Disowning begets disowning. True; but is that all? Shall one act of even such dreadful sin divide us from all that we had hoped for, in a long life of endurance? What shall poor weak, faltering Christians do in that case? It does not seem impossible, to say the least, that the last clause comes in to comfort and strengthen. There is hope even for the lapsed Christian! For “though we prove faithless, He (emphatic), HE, at least, abides faithful: for deny Himself He cannot!” Deny us He may and will; every denial entails a denial. But deny Himself, He cannot. Our unbelief shall not render the faith of God of none effect.

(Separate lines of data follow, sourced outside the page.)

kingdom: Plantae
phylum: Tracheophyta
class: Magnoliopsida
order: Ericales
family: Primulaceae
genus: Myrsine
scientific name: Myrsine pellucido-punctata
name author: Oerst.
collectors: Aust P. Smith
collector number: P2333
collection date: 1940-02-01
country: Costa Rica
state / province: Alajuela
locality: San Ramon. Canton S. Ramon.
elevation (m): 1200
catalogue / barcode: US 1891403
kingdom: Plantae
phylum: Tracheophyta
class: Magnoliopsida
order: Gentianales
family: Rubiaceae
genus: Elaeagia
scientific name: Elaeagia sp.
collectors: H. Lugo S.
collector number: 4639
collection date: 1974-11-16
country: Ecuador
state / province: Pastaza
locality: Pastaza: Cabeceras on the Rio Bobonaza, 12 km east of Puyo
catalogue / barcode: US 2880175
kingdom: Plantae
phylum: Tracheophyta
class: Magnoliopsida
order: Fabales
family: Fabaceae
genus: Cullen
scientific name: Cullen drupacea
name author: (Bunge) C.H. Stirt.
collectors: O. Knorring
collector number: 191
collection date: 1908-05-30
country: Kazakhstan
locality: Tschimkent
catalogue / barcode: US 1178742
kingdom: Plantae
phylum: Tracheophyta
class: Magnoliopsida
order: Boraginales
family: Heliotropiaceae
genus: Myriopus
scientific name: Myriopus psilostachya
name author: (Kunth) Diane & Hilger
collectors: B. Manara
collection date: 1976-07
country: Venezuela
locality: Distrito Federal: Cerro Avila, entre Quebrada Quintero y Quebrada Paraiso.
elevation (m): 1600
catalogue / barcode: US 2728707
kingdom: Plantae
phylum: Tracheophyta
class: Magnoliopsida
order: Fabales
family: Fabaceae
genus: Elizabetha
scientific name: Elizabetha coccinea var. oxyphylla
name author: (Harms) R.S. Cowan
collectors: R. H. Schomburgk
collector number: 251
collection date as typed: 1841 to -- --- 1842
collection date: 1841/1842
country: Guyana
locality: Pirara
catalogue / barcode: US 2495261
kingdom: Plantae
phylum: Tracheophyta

If this be the construction, the whole closes on a note of hope. The note of warning throbs through even the note of hope, it is true, for He who cannot deny Himself must remember His threats also; and no Christian holding this wonderful “faithful saying” in his heart will fail to note this. But the note of hope is the dominant one, and I take it this last clause is designed to call back the soul from the contemplation of the dreadfulness of denying Christ and throw it in trust and hope back upon Jesus Christ, the faithful One, who despite our unfaithfulness, will never deny Himself—will never disown Himself,—but will ever look on His own cross and righteousness and all the bitter dole He has suffered, and will not let anything snatch what He has purchased to Himself out of His hands.

In this view of the matter, then, the arrangement of the clauses is not in a straightforward quartet—two by two—but rather this:

If we died with Him we shall also live with Him;

If we endure we shall also reign with Him;

If we shall deny, He too will deny us. If we are faithless, He abides faithfully, for Himself He cannot deny.